Little wonder, perhaps, that Christopher Snowdon, an economist at the Right-leaning Institute of Economic Affairs, took to Twitter this week to highlight some of the article’s many shortcomings.

‘I haven’t got past the first two paragraphs of this NYT article about British ‘austerity’ but I’m already getting a strong smell of bulls***,’ he wrote, saying that they were riddled with ‘claims that are either deeply misleading or outright lies’.

Goodman responded that he stood by his claim that the local police station has been ‘shuttered’ saying: ‘This is a consolidation. Moreover people in the village [sic] feel a loss. 

‘If you want to argue with them, that’s fine, but it’s a widespread perception in Prescot.’

Then the Spectator magazine weighed in.
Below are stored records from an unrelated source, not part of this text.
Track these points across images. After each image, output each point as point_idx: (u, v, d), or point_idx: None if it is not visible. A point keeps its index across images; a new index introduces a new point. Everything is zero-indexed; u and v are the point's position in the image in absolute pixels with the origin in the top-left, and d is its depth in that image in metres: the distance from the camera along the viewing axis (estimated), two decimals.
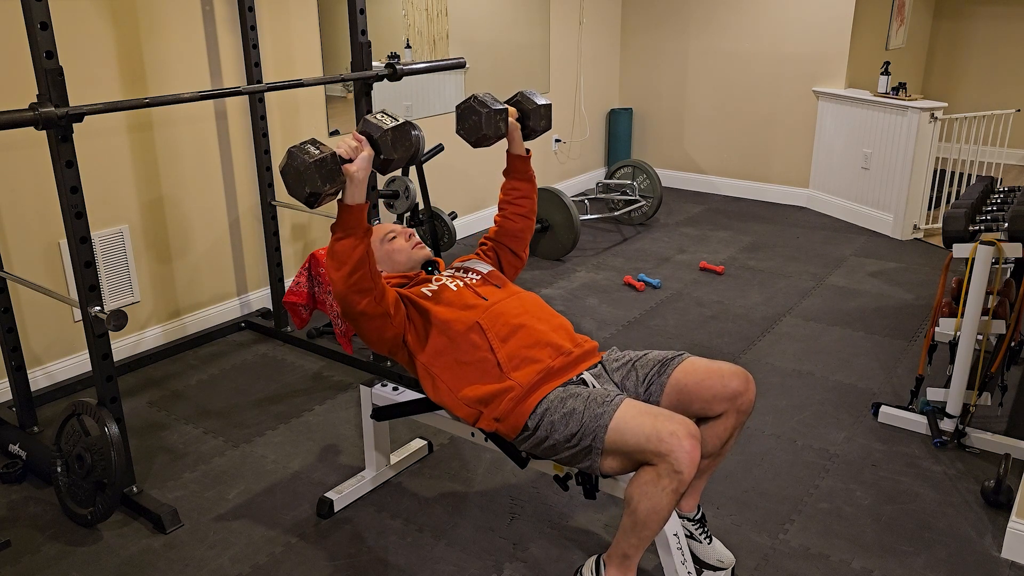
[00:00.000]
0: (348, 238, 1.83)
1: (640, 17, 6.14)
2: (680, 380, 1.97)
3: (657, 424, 1.72)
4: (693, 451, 1.69)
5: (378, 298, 1.91)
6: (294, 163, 1.73)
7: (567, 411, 1.85)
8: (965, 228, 2.65)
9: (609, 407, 1.80)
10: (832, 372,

In a lengthy ‘fact-checking’ article, it pointed out that while the New York Times article suggests that ‘factories sit empty, broken monuments to another age,’ David Cameron and Theresa May have presided over faster job creation than any other prime ministers in British history.

While the American article also grumbles about Brexit, saying it will ‘depress growth for years to come,’ unemployment in Britain is now at 4.2 per cent, a 43-year low, and disposable household income is at a record high.

Meanwhile, despite endless claims to the contrary by the Left, inequality has fallen since 2010, according to an economic index called the Gini coefficient, which measures how evenly income is distributed across a population.

Perhaps most important, government expenditure has risen every single year since the Tories took office in 2010, rising from £717 billion a year back then to £797 billion today, according to the independent Office for Budget Responsibility. By the end of this Parliament, it’s expected to be £898 billion a year.

Government spending now stands a 38 per cent of GDP, higher than it was during most of Tony Blair’s time in office. Again, so much for ‘Tory cuts’ and austerity.

Or as Prescot resident Moira Strangeway, 86, put it yesterday: ‘I like Americans, but I sometimes wish they would keep their noses out of our business.’